_THE EXERCISE:_ Copy these lines out character for character, with nothing changed.

--- PROVIDED RECORDS ---

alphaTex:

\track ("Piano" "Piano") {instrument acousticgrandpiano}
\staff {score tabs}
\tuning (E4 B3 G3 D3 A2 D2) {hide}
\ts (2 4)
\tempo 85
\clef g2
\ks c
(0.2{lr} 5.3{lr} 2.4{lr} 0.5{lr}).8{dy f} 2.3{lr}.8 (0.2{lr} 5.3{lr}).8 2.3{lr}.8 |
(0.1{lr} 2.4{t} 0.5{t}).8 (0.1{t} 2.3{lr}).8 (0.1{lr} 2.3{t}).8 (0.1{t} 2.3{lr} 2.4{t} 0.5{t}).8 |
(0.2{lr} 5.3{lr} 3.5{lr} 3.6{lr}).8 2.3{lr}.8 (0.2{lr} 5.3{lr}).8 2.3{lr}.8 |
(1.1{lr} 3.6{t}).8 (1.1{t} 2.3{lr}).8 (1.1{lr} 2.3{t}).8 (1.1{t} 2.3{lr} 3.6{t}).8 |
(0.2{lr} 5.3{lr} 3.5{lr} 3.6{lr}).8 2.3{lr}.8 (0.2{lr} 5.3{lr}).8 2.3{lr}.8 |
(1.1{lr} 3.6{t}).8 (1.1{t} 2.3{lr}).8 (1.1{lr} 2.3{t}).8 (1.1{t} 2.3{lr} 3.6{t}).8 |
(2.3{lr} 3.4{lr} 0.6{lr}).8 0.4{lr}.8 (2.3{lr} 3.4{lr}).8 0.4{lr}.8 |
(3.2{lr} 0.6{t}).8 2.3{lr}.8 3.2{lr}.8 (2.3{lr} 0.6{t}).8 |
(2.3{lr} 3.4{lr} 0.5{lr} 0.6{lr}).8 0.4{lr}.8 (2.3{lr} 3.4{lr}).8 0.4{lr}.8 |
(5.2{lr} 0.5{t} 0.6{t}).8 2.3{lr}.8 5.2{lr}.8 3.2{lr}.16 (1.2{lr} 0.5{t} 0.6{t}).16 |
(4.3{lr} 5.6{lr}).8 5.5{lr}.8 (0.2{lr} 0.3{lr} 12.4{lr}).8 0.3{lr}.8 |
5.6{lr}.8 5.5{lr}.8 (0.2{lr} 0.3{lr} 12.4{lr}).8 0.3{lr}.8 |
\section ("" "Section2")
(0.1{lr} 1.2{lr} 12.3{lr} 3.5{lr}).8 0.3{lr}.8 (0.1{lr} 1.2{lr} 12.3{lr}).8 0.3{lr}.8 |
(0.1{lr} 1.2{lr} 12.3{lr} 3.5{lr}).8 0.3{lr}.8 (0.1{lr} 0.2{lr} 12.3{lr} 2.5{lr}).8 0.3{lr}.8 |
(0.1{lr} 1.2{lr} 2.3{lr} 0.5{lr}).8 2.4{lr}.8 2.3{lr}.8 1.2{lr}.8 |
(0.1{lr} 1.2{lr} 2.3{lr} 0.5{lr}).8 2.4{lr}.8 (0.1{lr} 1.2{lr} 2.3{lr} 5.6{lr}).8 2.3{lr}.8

---

_CORRECT OUTPUT:_
alphaTex:

\track ("Piano" "Piano") {instrument acousticgrandpiano}
\staff {score tabs}
\tuning (E4 B3 G3 D3 A2 D2) {hide}
\ts (2 4)
\tempo 85
\clef g2
\ks c
(0.2{lr} 5.3{lr} 2.4{lr} 0.5{lr}).8{dy f} 2.3{lr}.8 (0.2{lr} 5.3{lr}).8 2.3{lr}.8 |
(0.1{lr} 2.4{t} 0.5{t}).8 (0.1{t} 2.3{lr}).8 (0.1{lr} 2.3{t}).8 (0.1{t} 2.3{lr} 2.4{t} 0.5{t}).8 |
(0.2{lr} 5.3{lr} 3.5{lr} 3.6{lr}).8 2.3{lr}.8 (0.2{lr} 5.3{lr}).8 2.3{lr}.8 |
(1.1{lr} 3.6{t}).8 (1.1{t} 2.3{lr}).8 (1.1{lr} 2.3{t}).8 (1.1{t} 2.3{lr} 3.6{t}).8 |
(0.2{lr} 5.3{lr} 3.5{lr} 3.6{lr}).8 2.3{lr}.8 (0.2{lr} 5.3{lr}).8 2.3{lr}.8 |
(1.1{lr} 3.6{t}).8 (1.1{t} 2.3{lr}).8 (1.1{lr} 2.3{t}).8 (1.1{t} 2.3{lr} 3.6{t}).8 |
(2.3{lr} 3.4{lr} 0.6{lr}).8 0.4{lr}.8 (2.3{lr} 3.4{lr}).8 0.4{lr}.8 |
(3.2{lr} 0.6{t}).8 2.3{lr}.8 3.2{lr}.8 (2.3{lr} 0.6{t}).8 |
(2.3{lr} 3.4{lr} 0.5{lr} 0.6{lr}).8 0.4{lr}.8 (2.3{lr} 3.4{lr}).8 0.4{lr}.8 |
(5.2{lr} 0.5{t} 0.6{t}).8 2.3{lr}.8 5.2{lr}.8 3.2{lr}.16 (1.2{lr} 0.5{t} 0.6{t}).16 |
(4.3{lr} 5.6{lr}).8 5.5{lr}.8 (0.2{lr} 0.3{lr} 12.4{lr}).8 0.3{lr}.8 |
5.6{lr}.8 5.5{lr}.8 (0.2{lr} 0.3{lr} 12.4{lr}).8 0.3{lr}.8 |
\section ("" "Section2")
(0.1{lr} 1.2{lr} 12.3{lr} 3.5{lr}).8 0.3{lr}.8 (0.1{lr} 1.2{lr} 12.3{lr}).8 0.3{lr}.8 |
(0.1{lr} 1.2{lr} 12.3{lr} 3.5{lr}).8 0.3{lr}.8 (0.1{lr} 0.2{lr} 12.3{lr} 2.5{lr}).8 0.3{lr}.8 |
(0.1{lr} 1.2{lr} 2.3{lr} 0.5{lr}).8 2.4{lr}.8 2.3{lr}.8 1.2{lr}.8 |
(0.1{lr} 1.2{lr} 2.3{lr} 0.5{lr}).8 2.4{lr}.8 (0.1{lr} 1.2{lr} 2.3{lr} 5.6{lr}).8 2.3{lr}.8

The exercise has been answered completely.